◆ PROVIDED TEXT
----

Likewise, Vaishnavas like to project the practice of idol-worship
onto the Vedas, and more importantly, the belief in divine
incarnations. The Greeks and many other pre-Christian ancients had
this notion of particular human beings, heroes or sages, being gods
incarnate, so it is not impossible that ancient Indians had a similar
notions. Only, translators have never found it in the Rg-Veda. Worse,
even in the Ramayana and Mahabharata, philological analysis has shown
that Rama and Krishna were originally just humn beings, heroes
alright, but human mortals nonetheless. Only in the latest-added
parts do they start becoming divine incarnations. Vishnu's penchant
for incarnating among us humans, now a core belief of the majority of
Hindus, is a post-Vedic innovation.

The same tendency to reject historicity is in evidence in the debate
on the origins of Indo-European and Indo-Aryan. Though the
distinction between Vedic and Classical Sanskrit has been
acknowledged since Panini himself, numerous Hindus deny a history,
i.e. change, to the language of the gods. If at all they acknowledge
the existence of an Indo-European language family, they cannot
conceive of a pre-Sanskrit language as its origin, with Sanskrit
merely an evolute on the same footing as Greek or Hittite.

----

◆ RECORDED DATA
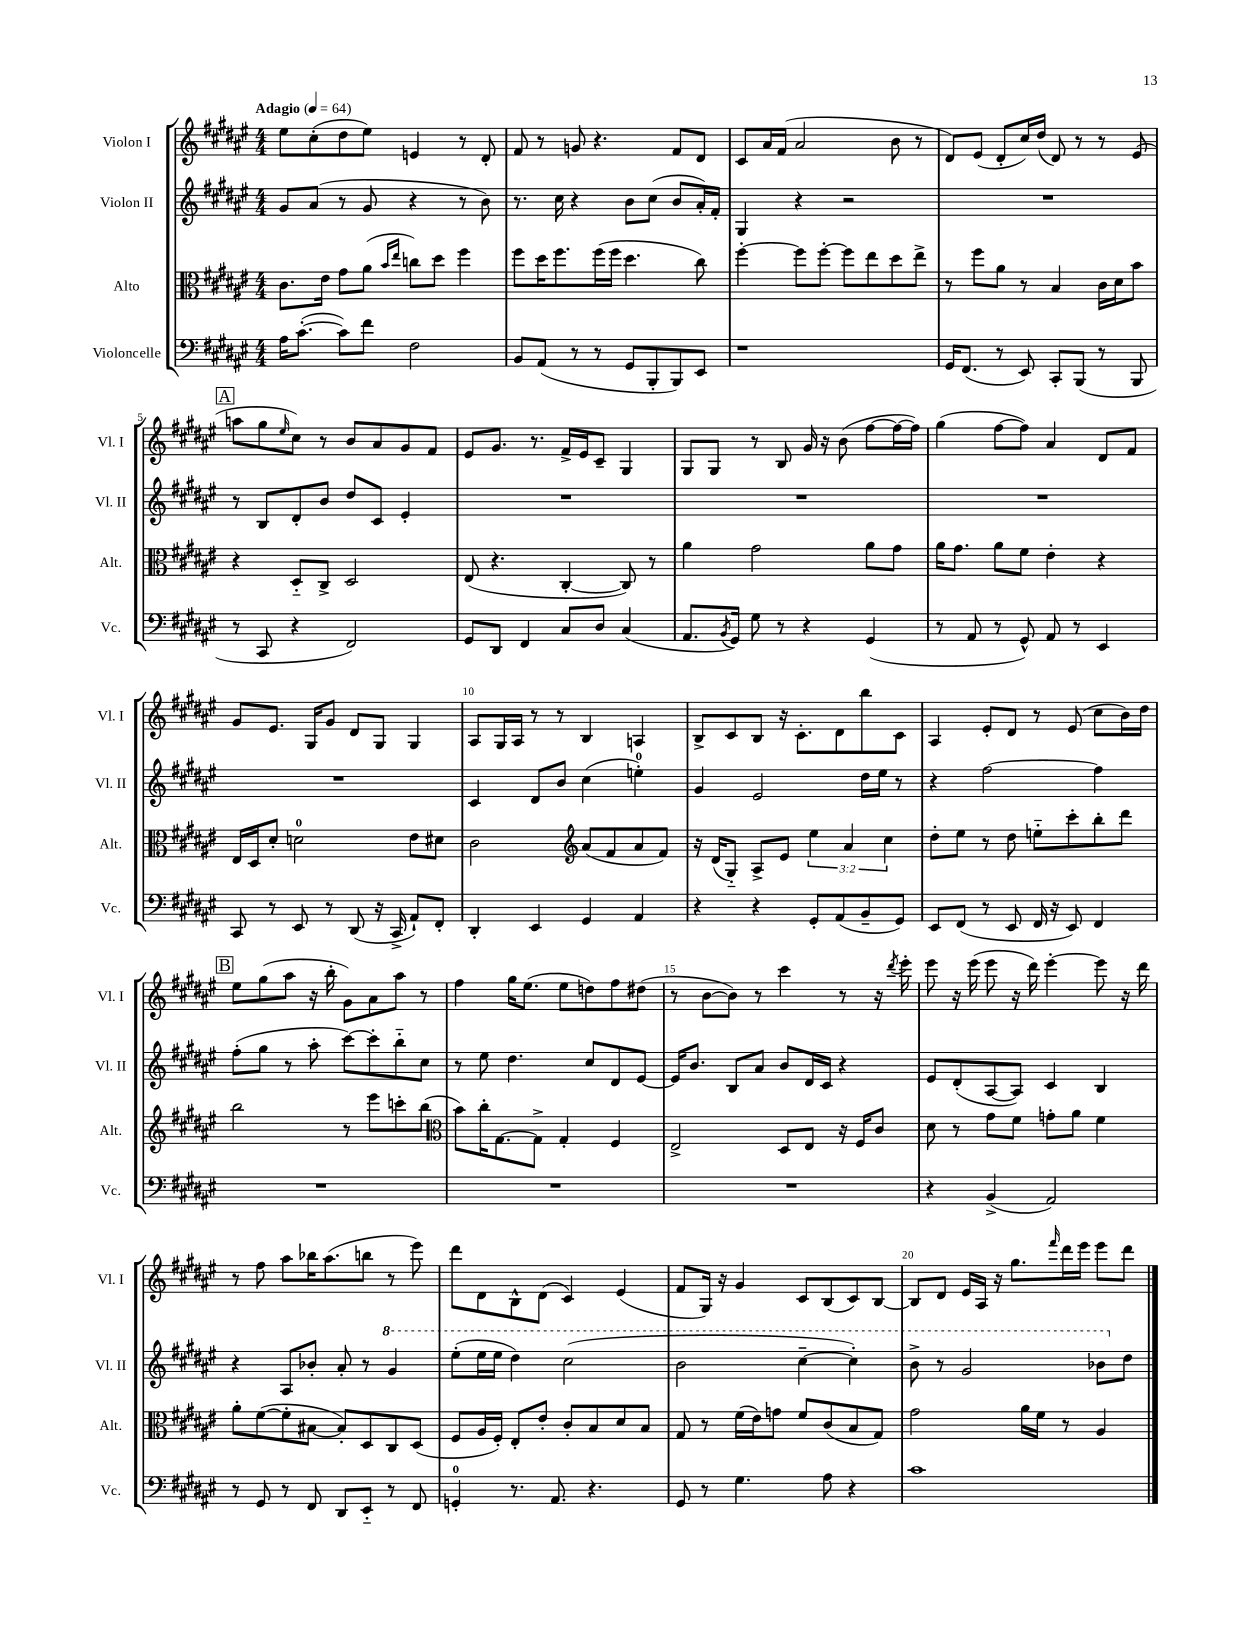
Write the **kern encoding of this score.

----

◆ WRITTEN PROBLEM
Continue the passage on Vedic religion and the origins of Sanskrit, starting right after its last sentence.

◆ SOLVED PROBLEM
I have been wondering for some time why Hindu opponents of the AIT
(with the exception of Shrikant Talageri) have failed so completely
to try and fit their favoured Indian-origin scenario with the data of
historical linguistics. The fact that historical linguistics is
simply not taught in Indian universities is not the whole
explanation. I now believe that the deeply ingrained Hindu aversion
to the idea of change in a deeply cherished and religious item such
as the Sanskrit language has more to do with it.

Another factor for the aversion to PIE is of course the perceived
claim by AIT believers that historical linguistics has somehow proven
the AIT. Anyone still under this illusion ought to study the inter-
linguist Urheimat debate. Watch the confidence with which they
dismiss each other's theories, how one fully qualified linguist can
believe it was Anatolia, another it was the Baltic area, another
finding it in South Russia, and none stumbling against hard
linguistic data that preclude his own preferred scenario. Surely an
attempt could be made to make a case at least equally convincing for
India, all dressed up in linguistic jargon. Then at least the AIT
opponents could still be on speaking terms with the rest of the
world.

But so far, the present generation of Indian AIT opponents has
completely failed to even make a beginning. That includes you,
Kishore. Your presence on this list indicates you are at least aware
of the importance of IE linguistics, I hope you use the occasion to
learn.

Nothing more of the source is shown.